DIFC Welcomes 775 New Firms, Boosting Dubai’s Finance Standing
Dubai International Financial Centre (DIFC) has experienced significant growth in the first quarter of the year, welcoming 775 new firms between January and March, showcasing its strong appeal in the global financial landscape.
Impressive Growth Figures
The recent figures highlight a remarkable 62% increase compared to the same timeframe last year, where only 478 companies set up operations. This surge reinforces Dubai’s status as a global magnet for capital, financial institutions, and family offices, even amid ongoing geopolitical and economic challenges. The new company registrations are a clear testament to the emirate’s robust economic framework and regulatory environment, which continue to attract international business interests.
March was particularly noteworthy, as it saw the entry of 258 new companies—a 59% rise compared to March 2025. Sheikh Maktoum bin Mohammed bin Rashid Al Maktoum, Dubai’s First Deputy Ruler and President of DIFC, emphasized that these results reflect not just a booming economy, but also increasing global confidence in Dubai as a financial hub. His remarks suggest that Dubai’s proactive approach to adapting to regional and global changes is solidifying its position as a trusted center for global finance.
Strengthening Investor Confidence
Essa Kazim, the Governor of DIFC, reiterated Dubai’s elevated status as one of the top 10 global financial centers, citing the resilience of its long-term strategic vision. He acknowledged that DIFC’s ongoing contributions to improving investor confidence and regulatory transparency play a crucial role in attracting global capital. Meanwhile, Arif Amiri, CEO of DIFC Authority, noted that this continuous influx of new businesses, from both local and regional markets, is vital in affirming DIFC’s status as a gateway to opportunities in the Middle East, Africa, and South Asia.

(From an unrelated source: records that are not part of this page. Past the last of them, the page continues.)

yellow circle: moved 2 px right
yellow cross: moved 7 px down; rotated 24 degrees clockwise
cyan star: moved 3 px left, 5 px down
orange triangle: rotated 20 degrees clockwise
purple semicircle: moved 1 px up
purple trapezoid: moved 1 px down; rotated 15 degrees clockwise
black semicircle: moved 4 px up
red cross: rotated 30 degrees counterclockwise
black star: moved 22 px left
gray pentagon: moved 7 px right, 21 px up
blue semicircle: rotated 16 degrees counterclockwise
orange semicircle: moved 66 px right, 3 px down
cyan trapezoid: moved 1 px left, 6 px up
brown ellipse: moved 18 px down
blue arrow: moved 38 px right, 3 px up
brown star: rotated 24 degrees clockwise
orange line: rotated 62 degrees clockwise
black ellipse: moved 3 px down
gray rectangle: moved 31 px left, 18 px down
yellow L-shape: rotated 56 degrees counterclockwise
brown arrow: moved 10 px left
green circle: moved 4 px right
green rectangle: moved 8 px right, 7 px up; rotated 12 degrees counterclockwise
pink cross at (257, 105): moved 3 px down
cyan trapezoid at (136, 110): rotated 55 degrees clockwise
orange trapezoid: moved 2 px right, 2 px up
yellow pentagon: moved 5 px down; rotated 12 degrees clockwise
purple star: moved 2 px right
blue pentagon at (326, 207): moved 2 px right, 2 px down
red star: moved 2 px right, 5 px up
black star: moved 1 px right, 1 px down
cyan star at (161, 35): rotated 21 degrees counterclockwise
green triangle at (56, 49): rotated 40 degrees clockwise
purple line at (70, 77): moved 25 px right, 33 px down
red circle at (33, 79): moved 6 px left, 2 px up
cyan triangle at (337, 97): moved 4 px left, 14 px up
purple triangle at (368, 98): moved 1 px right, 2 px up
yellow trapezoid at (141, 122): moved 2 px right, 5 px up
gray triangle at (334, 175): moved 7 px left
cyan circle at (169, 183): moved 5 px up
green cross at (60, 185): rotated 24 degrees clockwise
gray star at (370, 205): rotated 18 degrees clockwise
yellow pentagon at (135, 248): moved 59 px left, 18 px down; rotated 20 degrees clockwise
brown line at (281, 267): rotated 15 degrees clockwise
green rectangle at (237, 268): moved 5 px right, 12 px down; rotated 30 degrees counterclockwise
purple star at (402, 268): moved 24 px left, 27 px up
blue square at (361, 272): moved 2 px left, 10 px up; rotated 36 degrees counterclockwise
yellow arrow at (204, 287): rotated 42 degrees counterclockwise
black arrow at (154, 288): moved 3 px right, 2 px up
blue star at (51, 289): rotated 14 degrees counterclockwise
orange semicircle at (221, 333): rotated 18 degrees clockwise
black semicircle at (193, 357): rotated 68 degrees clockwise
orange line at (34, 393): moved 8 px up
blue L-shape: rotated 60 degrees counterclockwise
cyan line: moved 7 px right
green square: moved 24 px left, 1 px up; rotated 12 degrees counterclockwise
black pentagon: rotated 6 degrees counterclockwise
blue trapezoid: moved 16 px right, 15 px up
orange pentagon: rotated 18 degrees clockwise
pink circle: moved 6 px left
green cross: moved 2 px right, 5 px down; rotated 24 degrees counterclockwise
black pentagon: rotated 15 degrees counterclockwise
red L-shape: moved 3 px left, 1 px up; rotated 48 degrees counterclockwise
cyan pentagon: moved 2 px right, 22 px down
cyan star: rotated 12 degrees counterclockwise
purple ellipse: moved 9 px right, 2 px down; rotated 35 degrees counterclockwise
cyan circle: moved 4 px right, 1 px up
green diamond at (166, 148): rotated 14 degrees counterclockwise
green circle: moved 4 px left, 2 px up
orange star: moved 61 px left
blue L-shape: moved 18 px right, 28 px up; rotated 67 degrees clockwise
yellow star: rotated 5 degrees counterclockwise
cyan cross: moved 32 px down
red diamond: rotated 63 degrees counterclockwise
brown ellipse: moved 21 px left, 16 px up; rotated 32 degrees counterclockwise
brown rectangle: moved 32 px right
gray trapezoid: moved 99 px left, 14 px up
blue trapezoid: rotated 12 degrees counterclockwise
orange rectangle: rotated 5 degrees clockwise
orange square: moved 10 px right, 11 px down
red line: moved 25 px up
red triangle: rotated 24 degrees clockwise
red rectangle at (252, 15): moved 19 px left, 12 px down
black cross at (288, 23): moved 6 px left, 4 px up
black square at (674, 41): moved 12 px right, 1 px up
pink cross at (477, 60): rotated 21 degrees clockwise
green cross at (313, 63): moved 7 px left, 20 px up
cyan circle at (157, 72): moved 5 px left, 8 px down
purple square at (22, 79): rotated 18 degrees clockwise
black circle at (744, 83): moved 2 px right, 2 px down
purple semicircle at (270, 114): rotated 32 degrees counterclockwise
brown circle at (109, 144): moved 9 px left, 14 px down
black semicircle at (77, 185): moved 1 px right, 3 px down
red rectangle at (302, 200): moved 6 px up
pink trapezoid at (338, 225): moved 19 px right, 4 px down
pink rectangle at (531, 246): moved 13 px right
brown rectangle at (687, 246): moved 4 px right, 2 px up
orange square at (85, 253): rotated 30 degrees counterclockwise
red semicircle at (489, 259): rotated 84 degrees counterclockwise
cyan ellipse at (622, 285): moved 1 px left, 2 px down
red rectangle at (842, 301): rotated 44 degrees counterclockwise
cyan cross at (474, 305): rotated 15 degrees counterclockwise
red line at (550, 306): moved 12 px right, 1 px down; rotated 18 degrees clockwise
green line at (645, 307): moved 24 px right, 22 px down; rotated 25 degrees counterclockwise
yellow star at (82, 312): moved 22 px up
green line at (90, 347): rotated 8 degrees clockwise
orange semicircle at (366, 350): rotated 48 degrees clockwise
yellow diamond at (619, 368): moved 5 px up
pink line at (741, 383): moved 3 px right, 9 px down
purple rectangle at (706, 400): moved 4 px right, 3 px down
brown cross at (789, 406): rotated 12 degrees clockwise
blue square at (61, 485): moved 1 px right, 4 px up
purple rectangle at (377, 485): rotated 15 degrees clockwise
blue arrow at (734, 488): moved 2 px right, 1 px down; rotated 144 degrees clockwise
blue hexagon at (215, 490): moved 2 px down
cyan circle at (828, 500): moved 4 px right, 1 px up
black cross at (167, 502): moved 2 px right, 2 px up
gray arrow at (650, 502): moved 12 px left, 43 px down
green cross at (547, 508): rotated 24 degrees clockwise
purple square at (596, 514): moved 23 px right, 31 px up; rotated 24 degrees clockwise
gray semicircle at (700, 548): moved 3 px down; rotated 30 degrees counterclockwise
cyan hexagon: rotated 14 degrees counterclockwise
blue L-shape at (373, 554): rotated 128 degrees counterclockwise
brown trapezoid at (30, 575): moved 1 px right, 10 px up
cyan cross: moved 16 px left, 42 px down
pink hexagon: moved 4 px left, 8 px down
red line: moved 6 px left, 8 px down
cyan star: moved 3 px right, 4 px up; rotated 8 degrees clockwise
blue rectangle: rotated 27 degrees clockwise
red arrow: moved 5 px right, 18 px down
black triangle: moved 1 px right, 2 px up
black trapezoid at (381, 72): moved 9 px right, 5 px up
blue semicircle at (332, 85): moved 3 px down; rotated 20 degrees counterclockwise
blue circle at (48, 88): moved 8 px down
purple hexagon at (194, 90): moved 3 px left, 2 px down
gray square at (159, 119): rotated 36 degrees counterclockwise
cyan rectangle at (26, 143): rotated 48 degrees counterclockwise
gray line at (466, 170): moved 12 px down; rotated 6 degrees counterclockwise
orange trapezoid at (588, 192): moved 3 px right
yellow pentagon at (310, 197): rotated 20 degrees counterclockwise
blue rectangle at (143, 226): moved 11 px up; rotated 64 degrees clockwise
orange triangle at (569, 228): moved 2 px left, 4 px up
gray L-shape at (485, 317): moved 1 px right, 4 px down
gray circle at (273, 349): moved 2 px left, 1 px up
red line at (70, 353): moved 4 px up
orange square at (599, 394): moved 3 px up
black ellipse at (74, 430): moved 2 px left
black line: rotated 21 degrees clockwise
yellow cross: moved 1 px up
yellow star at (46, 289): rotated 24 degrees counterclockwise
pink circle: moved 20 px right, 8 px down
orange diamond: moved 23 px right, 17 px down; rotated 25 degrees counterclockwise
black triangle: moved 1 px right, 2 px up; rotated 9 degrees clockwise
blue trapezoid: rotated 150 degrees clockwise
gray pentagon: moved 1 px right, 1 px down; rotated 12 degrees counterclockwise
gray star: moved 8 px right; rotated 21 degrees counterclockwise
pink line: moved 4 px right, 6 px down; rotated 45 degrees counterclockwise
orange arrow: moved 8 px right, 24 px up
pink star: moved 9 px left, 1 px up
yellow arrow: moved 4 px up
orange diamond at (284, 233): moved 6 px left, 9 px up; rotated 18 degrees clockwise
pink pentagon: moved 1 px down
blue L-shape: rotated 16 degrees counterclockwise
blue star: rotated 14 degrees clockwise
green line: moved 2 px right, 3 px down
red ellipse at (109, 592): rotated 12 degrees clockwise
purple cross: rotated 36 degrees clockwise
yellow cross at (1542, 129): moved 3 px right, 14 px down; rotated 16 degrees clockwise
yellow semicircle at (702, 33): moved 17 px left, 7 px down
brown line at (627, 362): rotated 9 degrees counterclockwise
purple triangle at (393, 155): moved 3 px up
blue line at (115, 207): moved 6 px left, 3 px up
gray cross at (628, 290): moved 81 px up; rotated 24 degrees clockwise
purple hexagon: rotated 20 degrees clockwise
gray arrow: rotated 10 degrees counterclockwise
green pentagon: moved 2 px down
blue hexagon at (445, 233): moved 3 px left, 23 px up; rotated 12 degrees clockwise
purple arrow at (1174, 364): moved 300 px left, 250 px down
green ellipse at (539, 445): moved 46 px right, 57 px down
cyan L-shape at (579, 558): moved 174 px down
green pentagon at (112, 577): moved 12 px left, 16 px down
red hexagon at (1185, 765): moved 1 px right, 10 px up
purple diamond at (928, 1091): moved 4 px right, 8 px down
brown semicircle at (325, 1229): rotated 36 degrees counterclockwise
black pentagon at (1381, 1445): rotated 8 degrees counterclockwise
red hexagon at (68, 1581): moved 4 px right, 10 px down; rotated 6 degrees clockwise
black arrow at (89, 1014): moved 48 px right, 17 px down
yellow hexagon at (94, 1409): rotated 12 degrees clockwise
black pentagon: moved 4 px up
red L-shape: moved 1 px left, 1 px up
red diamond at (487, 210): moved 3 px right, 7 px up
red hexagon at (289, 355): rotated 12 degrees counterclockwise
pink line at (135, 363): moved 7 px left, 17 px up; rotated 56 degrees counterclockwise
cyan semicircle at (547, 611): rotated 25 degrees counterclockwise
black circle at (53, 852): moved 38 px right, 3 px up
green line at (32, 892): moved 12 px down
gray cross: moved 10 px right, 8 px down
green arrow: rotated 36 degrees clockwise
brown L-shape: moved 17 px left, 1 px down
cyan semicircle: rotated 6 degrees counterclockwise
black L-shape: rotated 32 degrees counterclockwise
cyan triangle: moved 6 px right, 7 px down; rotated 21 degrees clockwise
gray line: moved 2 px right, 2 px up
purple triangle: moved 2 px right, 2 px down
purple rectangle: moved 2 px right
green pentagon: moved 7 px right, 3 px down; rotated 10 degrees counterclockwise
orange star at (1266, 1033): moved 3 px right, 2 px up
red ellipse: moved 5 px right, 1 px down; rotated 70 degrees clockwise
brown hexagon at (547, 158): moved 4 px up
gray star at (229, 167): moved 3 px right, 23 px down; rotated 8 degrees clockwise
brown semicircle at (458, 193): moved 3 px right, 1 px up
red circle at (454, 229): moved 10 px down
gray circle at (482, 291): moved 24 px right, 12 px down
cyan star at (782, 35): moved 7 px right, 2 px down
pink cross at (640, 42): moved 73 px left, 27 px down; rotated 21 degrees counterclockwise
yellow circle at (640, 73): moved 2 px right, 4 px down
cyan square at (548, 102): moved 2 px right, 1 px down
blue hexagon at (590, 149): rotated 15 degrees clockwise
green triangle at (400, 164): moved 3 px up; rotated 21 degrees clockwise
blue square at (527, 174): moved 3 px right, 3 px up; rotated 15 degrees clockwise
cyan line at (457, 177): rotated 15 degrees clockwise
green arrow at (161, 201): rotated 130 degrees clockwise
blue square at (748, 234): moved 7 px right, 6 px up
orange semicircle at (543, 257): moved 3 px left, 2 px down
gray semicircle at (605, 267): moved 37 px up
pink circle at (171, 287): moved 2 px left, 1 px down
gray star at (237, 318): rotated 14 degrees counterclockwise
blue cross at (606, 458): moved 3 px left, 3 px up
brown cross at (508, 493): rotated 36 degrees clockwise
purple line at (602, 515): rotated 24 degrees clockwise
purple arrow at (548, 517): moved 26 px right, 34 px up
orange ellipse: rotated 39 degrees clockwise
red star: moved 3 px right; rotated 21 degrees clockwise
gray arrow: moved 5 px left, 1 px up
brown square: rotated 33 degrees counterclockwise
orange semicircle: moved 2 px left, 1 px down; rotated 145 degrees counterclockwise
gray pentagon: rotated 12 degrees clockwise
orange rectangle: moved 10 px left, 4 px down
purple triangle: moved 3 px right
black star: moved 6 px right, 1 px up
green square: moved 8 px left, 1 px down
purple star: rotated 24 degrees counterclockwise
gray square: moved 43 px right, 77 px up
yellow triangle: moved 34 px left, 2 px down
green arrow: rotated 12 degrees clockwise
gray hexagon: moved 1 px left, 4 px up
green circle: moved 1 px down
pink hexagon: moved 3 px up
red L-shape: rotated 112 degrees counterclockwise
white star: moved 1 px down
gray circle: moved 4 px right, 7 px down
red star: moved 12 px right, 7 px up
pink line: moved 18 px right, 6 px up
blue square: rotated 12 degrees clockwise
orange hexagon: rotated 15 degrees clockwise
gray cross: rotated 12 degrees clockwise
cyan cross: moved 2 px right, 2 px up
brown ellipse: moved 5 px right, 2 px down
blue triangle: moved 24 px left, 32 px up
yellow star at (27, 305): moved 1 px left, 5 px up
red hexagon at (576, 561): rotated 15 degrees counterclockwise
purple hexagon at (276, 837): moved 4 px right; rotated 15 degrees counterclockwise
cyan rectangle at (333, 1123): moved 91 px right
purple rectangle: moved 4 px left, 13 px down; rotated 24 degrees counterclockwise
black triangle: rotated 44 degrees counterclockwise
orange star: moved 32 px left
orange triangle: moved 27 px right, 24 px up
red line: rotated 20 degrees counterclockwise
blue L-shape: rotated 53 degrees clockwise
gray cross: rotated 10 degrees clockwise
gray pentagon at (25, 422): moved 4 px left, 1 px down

Surge in Financial Authorizations and Wealth Structures
DIFC also reported a 21% increase in financial service authorizations during this quarter compared to the same last year. This uptick is indicative of sustained demand for regional headquarters among regulated institutions. Furthermore, family wealth management is witnessing a sharp rise. The number of registered foundations surged to 158 in Q1, representing an astounding 108% growth year-on-year. March alone accounted for 60 new foundations, marking a staggering 186% increase and signaling the rising need for succession planning and asset protection.
Expansion and Future Prospects
In response to growing demand for office space, DIFC has completed the DIFC Square project ahead of schedule, achieving full occupancy before its official handover. To further cater to the increasing need for commercial space, the center is planning to unveil 1.6 million square feet of additional real estate by 2027. Upcoming projects include DIFC Living, Innovation Two, and the Immersive Tower, all aimed at bolstering the financial community’s infrastructure.
Additionally, construction is underway in the Zabeel District expansion, which will feature offices, residential areas, hotels, retail spaces, and over one million square feet dedicated to innovation, including plans for an AI campus. As DIFC continues to grow and evolve, the future looks bright for this critical financial hub.